I shake my head, putting the glass down before my straining fingers can shatter it. “You left me here alone.”
“Only because you prefer to hang around with your friends.”
“An excuse that’s been off the table for months now.”
There’s a long silence and I feel the misery building as I wait for him to turn me down again. Definitively, this time.
“Okay.”
The switch is so unexpected, I don’t know how to react. Before I can say anything, he holds up a warning finger. “This is only a promise to look at her work, not my final answer. If I don’t agree with your assessment, I don’t want you bitching at me about it.”
“You’ll like it. You’re not the only one in this family with taste.”

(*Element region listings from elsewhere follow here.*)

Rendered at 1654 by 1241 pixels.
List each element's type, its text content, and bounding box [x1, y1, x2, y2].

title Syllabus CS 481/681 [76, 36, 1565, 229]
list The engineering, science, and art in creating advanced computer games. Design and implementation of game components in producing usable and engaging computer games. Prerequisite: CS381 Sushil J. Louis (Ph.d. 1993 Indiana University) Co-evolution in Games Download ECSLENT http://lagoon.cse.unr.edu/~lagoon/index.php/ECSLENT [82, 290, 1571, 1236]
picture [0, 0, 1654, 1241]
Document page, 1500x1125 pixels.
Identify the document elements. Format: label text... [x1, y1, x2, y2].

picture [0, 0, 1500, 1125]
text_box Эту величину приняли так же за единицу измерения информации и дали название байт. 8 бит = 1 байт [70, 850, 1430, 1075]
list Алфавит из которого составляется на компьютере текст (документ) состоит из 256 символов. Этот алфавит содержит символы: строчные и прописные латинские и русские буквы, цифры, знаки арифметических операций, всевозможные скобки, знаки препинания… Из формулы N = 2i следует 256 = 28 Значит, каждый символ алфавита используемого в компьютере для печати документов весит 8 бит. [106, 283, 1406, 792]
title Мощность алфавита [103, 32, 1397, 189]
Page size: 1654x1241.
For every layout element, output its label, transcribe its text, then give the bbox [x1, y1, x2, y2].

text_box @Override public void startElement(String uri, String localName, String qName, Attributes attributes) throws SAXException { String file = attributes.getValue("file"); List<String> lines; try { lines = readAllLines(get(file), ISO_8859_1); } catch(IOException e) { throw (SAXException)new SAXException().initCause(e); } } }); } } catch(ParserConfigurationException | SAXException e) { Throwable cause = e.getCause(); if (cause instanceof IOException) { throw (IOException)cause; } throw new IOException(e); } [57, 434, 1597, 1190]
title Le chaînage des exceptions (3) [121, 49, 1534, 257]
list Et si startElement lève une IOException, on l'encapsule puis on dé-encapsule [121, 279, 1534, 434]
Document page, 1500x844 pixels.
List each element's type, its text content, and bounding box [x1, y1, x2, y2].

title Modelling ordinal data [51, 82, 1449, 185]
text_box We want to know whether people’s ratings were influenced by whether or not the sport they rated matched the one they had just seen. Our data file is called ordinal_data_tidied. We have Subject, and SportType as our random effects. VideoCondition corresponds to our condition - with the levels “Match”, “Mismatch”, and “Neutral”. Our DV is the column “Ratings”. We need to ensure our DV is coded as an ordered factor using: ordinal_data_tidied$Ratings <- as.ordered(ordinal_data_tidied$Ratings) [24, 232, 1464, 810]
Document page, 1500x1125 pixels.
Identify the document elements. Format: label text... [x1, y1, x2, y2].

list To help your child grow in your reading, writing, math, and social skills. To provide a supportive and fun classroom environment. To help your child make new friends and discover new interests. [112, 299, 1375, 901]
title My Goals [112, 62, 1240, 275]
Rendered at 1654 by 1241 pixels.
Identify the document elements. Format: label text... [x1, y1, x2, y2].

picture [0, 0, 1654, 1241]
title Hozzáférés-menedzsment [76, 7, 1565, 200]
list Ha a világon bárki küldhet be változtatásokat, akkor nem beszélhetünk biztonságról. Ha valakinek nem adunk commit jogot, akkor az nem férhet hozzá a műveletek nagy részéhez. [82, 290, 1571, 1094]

“Oh, yeah?” He rubs a hand over his face again, this time looking more his age. “Tell me about her, then. She goes to Tiaki?”
I nod. “She started partway through the year.” My mind sifts through all the things I know about Avon. What I can tell him. What I can’t. “It’s just her and her mum. She’s a hairdresser and rents a place from you in the Western Heights strip.”
He settles back in his chair, rubbing his eyebrow where it twitches when he’s stressed. I try not to think about how he can sit through board meetings and negotiations all day, every day, and never have a problem but somehow sitting at home with his son makes it spasm like he’s being subjected to a series of small electric shocks.
“Her surname’s Larsson? Is that the one?”
“Yeah.” That he remembers the name surprises me. It’s not like he’s hands on in the rental markets. Monthly totals on a spreadsheet at most, and even that is the province of his accounting team. “You know her?”
“A little. If she’s the one I’m thinking about, she’s a widower, too.”
“Yeah. Her dad died when they were still up in Auckland. He was a pilot.”
“Mm. Sounds right.” He snorts out a small laugh. “We stuffed up her initial rent somehow and sent her a bill for arrears that weren’t owed. She bypassed security to reach my office and started waving her arms, getting right in my face. When Ioffered to wipe her debt, she got even more aggravated. It was… memorable.”
Just the idea makes me laugh. I’ve not yet met her, but I’ve seen pictures of her on the website for her salon. “She and Avon look a lot alike, but I don’t know about them having the same temperament.”
“I hope for your sake she doesn’t. That woman was a right firecracker.”
The conversation has gone in a wildly different direction than I expected and I’m still not sure what to make of the quiet smile on my dad’s face.
In the years since Mum died, he’s never mentioned another woman. And jokes to my friends about him finding comfort in ladyboys while overseas are just that. Jokes.
It suddenly hits home that not talking about women doesn’t mean there haven’t been any. He could just be practising discretion.
“Yeah. It can’t hurt to get to know her a little. Do you want to ask her around to dinner next weekend?”
“I—” My face creases as I try to think. If I ask her to meet him like that, she might bolt, thinking I’m escalating us straight into a formal relationship. “That sounds a bit rigid, but she’ll probably be here, working on a painting in the studio.”
My dad goes still, frowning at me. “You’re using the studio?”
Colour heats my cheeks as I think of how we used it yesterday.
And Friday.
But he doesn’t need to know those details. “She can’t paint at home and time’s running out, so we’ve been—”
“Wait.” He holds up his hand. “You’re painting again?”
I nod.
“Because of her?”
“It was… I wanted to share something with her, spend time together, and it’s been good.”